According to the 2011 census, Bognor Regis just over 10% of the town’s 24,000 residents come from the so-called accession countries of the European Union, with Poland, Lithuania and Latvia accounting for by far the largest number. The town hall says that in several areas of Bognor more than 25% of the residents now speak an eastern European language as their first.
“I don’t believe they come for the benefits, not for a minute,” said Robert, 50, a nurse married to a Pole – also a nurse – “We need them; I have a lot of Polish and Lithuanian colleagues and I don’t know how we’d do without them. Plus, it’s a crap benefit system anyway, even for us. I was ill for three months and got no help at all with the mortgage; my wife worked overtime to get us through. She’s never claimed, and never would. It’s really not benefits that brings people here.”

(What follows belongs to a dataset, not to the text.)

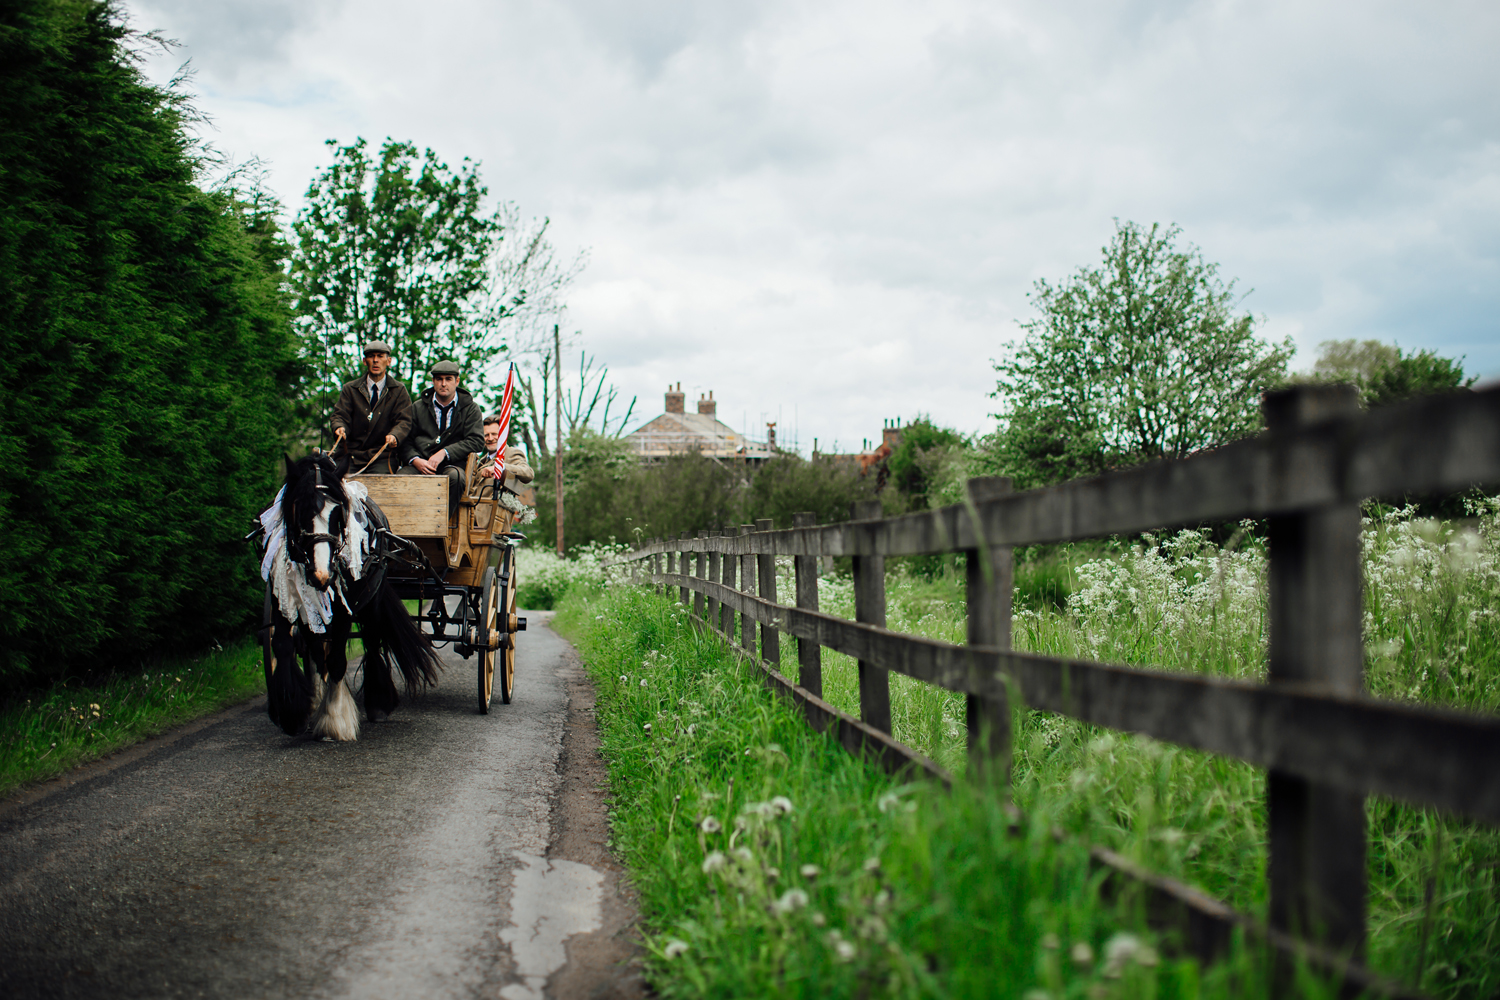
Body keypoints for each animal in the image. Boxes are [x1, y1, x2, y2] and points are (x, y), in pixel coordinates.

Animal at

Toms Vimers, 25, a Latvian logistics team operator, said he “never thought once” about benefits when he was planning his move five years ago, and that even now, apart from the £80 child benefit that “everyone gets”, he did not fully understand the system. “Maybe there are things I should be getting,” he said. “I don’t know. No idea.”
Krzysztof Kaplanski, 26, an HGV driver, said he needed all the money he could get to help him pay off the 20 years remaining on his mortgage, but he was not claiming any kind of benefit or tax credit. “I don’t know who they are, all these east European people the government says are doing this,” he said. “My sister is a nurse here, she gets child benefit but that’s all. We come to make a better life for ourselves; how is living on benefits a better life?

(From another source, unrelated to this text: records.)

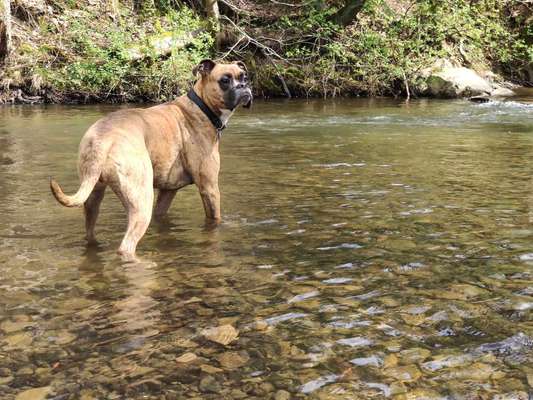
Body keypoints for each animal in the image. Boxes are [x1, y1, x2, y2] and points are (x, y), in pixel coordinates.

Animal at [49, 59, 251, 260]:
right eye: (225, 80)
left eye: (244, 76)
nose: (244, 86)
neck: (201, 107)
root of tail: (104, 138)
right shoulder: (209, 189)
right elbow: (215, 219)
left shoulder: (168, 191)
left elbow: (160, 214)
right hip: (141, 201)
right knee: (126, 246)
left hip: (93, 197)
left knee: (90, 231)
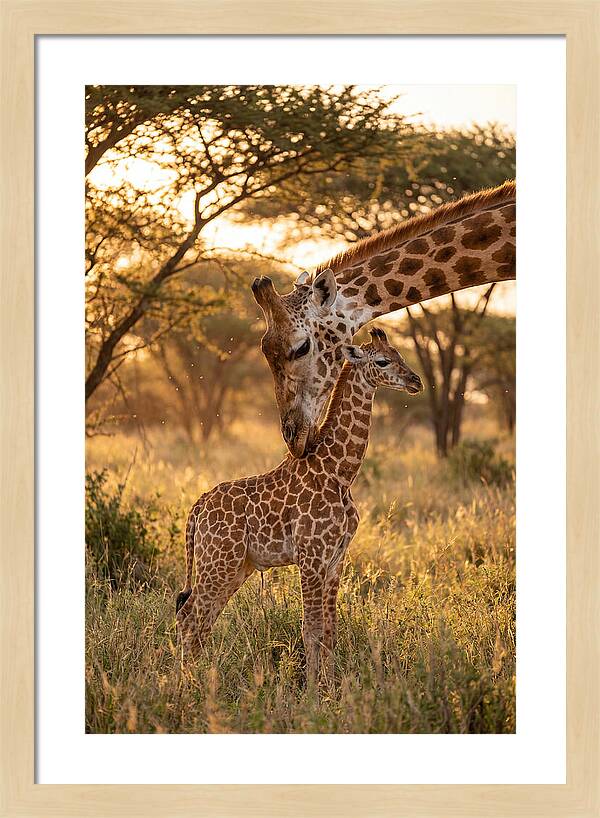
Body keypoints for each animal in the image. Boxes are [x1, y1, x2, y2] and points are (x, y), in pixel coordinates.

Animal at [176, 328, 423, 685]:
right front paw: (312, 692)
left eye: (399, 355)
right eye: (382, 361)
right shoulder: (311, 556)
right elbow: (311, 630)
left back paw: (199, 680)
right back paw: (186, 687)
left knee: (201, 619)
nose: (415, 381)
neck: (339, 472)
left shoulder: (335, 560)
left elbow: (331, 631)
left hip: (236, 566)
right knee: (189, 617)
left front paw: (332, 687)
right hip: (218, 561)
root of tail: (197, 508)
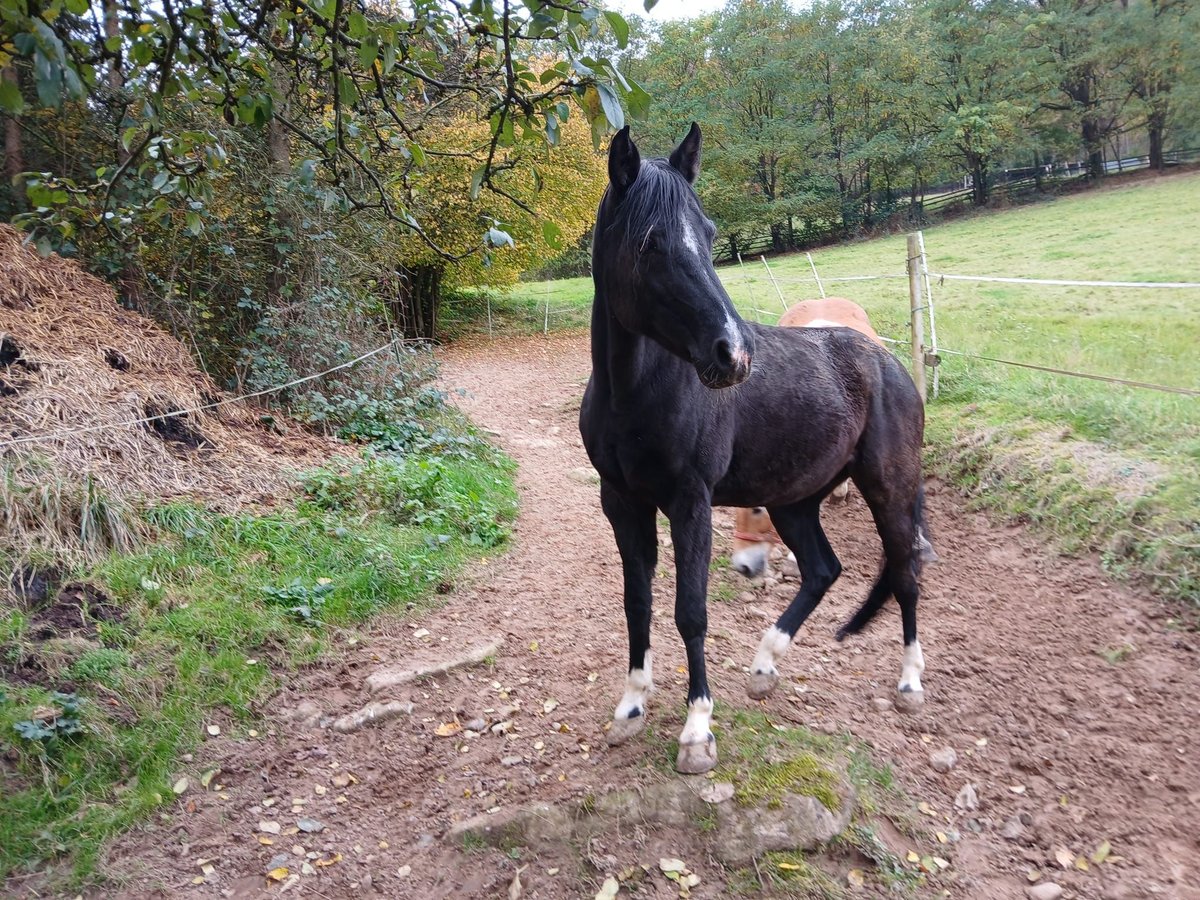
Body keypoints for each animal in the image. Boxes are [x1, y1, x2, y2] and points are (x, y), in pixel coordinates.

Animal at [576, 125, 931, 777]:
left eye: (710, 232)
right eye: (649, 242)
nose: (733, 354)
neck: (636, 393)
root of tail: (889, 364)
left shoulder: (689, 503)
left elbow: (691, 611)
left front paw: (697, 731)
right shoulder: (622, 503)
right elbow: (637, 602)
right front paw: (632, 706)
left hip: (889, 488)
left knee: (905, 571)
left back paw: (910, 683)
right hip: (794, 500)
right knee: (823, 570)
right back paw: (765, 665)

Natalia Totoriene, 37, the deputy manager of a betting shop, said I work full time; I have three kids. But nobody I know came here for benefits and I don’t think not getting them will stop anyone coming. Maybe one or two. There’s always someone. But I know many, many more British people who live on benefits than east Europeans.” The couple, who have a home and mortgage, receive child benefit and a disability allowance for their eldest son, who is partially deaf, as well as subsidised childcare that allows Natalia to work full time. “The real benefit for us here is the better care our son gets,” Totoriene said. “He has been in a special school, he gets individual classroom support, free hearing aids. But we both work and we pay our taxes. We’re not getting anything we shouldn’t.”
Elezi has been working in the supermarket for three years. Before that, when she arrived in 2008, she did – like almost all newcomers – agency work, in food processing, warehouses, factories, contract cleaning. “I came here to work,” she said. “Before I came, I didn’t even know you could get benefits here. Yes, now we have tax credits and child benefit, maybe £100 a week, but we spend the money on our son, and we save some, for his education.”
Toyubur Rahman, Bognor’s town centre manager, “The people who come here, live here, work here, settle here, whose children go to school here, are part of our modern identity…Our problem street drinkers are not east Europeans. They’re here because there are jobs for them; because they do them well, and at a good rate.